Entries shown
↓↓↓

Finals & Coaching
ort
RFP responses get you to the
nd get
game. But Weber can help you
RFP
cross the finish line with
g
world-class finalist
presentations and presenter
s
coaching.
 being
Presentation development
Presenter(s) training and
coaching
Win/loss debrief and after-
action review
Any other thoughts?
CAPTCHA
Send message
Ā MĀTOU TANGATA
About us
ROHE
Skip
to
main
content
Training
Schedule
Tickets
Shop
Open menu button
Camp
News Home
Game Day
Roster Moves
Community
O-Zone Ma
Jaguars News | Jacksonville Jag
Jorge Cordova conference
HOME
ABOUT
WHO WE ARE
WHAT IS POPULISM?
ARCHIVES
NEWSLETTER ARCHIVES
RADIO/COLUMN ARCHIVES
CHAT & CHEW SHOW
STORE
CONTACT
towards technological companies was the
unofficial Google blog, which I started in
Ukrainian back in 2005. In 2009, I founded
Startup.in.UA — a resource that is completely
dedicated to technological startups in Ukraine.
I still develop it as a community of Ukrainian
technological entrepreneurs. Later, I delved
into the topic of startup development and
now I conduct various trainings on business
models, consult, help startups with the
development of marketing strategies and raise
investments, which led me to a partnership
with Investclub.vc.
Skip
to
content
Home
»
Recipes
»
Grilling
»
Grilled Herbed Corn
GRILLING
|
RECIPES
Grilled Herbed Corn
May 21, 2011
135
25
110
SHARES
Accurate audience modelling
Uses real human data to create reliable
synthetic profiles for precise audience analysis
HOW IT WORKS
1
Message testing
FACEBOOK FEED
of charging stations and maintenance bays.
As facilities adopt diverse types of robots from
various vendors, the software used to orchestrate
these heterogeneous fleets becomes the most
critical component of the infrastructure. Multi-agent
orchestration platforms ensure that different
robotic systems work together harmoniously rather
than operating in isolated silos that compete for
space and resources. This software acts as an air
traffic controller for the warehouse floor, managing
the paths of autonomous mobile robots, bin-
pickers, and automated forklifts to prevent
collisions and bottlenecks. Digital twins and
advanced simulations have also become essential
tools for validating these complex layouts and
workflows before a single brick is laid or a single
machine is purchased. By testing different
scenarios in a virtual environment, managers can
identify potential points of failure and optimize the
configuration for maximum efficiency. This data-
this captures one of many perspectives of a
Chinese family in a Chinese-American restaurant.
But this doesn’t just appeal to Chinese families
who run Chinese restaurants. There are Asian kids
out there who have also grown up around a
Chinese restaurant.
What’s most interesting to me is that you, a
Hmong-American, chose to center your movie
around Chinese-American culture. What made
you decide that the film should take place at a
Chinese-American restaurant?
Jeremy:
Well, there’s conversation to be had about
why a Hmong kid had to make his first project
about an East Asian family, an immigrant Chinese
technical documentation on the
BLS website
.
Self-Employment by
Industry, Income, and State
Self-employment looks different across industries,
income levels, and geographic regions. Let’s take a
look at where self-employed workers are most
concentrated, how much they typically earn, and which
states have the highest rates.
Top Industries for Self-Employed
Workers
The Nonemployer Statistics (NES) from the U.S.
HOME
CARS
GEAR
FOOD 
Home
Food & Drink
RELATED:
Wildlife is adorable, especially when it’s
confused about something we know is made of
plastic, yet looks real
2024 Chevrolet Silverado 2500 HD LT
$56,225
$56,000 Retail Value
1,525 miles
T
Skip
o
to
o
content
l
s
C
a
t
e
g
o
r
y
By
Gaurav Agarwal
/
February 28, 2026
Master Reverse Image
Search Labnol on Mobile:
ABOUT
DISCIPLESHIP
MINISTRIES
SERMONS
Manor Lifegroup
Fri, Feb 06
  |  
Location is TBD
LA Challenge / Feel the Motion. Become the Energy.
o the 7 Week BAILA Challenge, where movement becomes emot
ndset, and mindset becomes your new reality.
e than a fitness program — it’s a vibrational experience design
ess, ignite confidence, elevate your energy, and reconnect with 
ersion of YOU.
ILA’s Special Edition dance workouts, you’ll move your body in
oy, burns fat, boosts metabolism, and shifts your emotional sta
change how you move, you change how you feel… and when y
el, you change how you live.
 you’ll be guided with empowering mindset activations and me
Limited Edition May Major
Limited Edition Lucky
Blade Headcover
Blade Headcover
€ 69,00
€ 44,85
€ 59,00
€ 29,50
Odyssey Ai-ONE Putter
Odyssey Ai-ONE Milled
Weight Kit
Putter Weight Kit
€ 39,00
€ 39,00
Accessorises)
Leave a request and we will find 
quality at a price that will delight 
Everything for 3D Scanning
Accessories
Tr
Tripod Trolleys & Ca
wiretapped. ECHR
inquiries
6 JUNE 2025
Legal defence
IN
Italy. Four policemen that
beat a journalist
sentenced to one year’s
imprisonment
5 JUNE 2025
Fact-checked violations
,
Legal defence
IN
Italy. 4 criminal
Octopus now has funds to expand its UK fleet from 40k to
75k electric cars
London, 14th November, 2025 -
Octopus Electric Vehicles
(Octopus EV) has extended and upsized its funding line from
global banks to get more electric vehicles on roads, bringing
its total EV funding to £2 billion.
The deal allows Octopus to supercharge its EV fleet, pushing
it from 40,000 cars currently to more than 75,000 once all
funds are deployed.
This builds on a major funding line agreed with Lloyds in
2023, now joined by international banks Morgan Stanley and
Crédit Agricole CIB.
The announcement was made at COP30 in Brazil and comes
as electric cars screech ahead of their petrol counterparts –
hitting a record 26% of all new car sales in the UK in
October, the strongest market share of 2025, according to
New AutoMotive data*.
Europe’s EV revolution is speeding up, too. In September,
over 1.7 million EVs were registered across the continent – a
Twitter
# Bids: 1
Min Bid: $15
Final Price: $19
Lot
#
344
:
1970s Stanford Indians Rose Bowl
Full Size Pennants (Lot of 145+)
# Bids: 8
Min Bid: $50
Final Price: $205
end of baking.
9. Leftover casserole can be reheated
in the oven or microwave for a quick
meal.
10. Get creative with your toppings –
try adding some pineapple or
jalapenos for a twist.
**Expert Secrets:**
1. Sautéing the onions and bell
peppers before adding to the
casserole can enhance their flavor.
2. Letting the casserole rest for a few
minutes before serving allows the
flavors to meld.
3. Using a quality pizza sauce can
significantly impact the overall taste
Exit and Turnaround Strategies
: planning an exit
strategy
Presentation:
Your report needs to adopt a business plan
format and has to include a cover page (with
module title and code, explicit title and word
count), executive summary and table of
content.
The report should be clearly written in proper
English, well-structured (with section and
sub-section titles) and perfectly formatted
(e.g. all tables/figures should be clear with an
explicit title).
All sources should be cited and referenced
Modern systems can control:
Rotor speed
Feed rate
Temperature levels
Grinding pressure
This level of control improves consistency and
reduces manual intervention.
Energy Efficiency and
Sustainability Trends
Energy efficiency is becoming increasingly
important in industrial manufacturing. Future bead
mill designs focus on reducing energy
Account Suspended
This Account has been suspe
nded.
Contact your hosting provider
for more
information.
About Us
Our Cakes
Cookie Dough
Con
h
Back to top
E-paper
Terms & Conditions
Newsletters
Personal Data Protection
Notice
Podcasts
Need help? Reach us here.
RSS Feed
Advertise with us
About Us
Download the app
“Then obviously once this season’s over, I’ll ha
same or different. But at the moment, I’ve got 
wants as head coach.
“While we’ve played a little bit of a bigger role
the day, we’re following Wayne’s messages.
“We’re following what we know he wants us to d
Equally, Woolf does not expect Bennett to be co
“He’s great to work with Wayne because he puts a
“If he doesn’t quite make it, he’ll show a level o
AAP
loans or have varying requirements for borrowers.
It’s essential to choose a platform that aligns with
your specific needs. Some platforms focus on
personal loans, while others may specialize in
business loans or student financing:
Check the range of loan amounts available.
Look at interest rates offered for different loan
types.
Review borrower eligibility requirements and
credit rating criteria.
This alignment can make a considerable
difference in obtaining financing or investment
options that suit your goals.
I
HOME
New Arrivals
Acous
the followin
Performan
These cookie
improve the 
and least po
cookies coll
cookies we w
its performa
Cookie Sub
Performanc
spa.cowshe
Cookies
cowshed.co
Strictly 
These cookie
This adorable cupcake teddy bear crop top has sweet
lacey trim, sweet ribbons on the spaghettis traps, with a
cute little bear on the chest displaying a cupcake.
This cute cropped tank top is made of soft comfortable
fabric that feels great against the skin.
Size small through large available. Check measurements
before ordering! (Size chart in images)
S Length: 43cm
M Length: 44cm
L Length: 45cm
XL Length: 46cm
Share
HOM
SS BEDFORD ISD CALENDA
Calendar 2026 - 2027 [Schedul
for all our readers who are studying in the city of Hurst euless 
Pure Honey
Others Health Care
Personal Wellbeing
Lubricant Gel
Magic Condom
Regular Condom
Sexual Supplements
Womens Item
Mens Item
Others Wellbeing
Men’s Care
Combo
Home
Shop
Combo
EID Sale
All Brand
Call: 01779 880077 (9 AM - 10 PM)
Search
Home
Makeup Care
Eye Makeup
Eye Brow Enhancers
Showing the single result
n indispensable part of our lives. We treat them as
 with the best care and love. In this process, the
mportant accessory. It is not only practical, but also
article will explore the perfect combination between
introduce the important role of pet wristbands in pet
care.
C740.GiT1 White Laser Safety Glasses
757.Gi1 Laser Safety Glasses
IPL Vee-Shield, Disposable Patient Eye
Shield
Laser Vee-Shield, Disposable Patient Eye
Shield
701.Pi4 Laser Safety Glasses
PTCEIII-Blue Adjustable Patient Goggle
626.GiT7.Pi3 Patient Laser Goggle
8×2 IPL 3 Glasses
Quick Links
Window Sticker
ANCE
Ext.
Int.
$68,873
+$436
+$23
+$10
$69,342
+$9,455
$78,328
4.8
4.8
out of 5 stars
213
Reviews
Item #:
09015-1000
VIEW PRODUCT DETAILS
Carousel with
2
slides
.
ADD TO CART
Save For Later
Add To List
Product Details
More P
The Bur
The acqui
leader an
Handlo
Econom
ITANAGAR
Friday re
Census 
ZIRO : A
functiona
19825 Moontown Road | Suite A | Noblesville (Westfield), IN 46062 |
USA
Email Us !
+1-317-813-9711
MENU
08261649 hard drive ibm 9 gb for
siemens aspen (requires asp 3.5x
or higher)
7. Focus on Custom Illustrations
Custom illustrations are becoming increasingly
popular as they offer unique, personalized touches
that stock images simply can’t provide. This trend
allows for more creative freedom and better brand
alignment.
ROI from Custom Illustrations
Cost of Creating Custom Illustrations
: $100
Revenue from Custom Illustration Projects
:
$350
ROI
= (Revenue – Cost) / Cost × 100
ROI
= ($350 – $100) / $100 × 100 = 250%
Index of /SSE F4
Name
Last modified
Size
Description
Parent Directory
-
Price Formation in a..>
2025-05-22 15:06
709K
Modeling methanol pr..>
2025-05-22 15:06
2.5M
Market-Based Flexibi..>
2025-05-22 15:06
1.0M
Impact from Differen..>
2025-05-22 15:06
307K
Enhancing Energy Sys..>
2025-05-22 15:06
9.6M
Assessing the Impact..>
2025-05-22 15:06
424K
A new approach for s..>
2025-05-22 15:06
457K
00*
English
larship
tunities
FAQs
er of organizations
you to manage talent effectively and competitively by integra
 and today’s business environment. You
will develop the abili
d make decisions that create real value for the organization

↑↑↑

Task instructions
From the start of the data through the line containing "now I conduct various trainings on business", switch every "ARCHIVES" to "RECORDS" and write those lines out again with nothing else altered.

Expected answer
Finals & Coaching
ort
RFP responses get you to the
nd get
game. But Weber can help you
RFP
cross the finish line with
g
world-class finalist
presentations and presenter
s
coaching.
 being
Presentation development
Presenter(s) training and
coaching
Win/loss debrief and after-
action review
Any other thoughts?
CAPTCHA
Send message
Ā MĀTOU TANGATA
About us
ROHE
Skip
to
main
content
Training
Schedule
Tickets
Shop
Open menu button
Camp
News Home
Game Day
Roster Moves
Community
O-Zone Ma
Jaguars News | Jacksonville Jag
Jorge Cordova conference
HOME
ABOUT
WHO WE ARE
WHAT IS POPULISM?
RECORDS
NEWSLETTER RECORDS
RADIO/COLUMN RECORDS
CHAT & CHEW SHOW
STORE
CONTACT
towards technological companies was the
unofficial Google blog, which I started in
Ukrainian back in 2005. In 2009, I founded
Startup.in.UA — a resource that is completely
dedicated to technological startups in Ukraine.
I still develop it as a community of Ukrainian
technological entrepreneurs. Later, I delved
into the topic of startup development and
now I conduct various trainings on business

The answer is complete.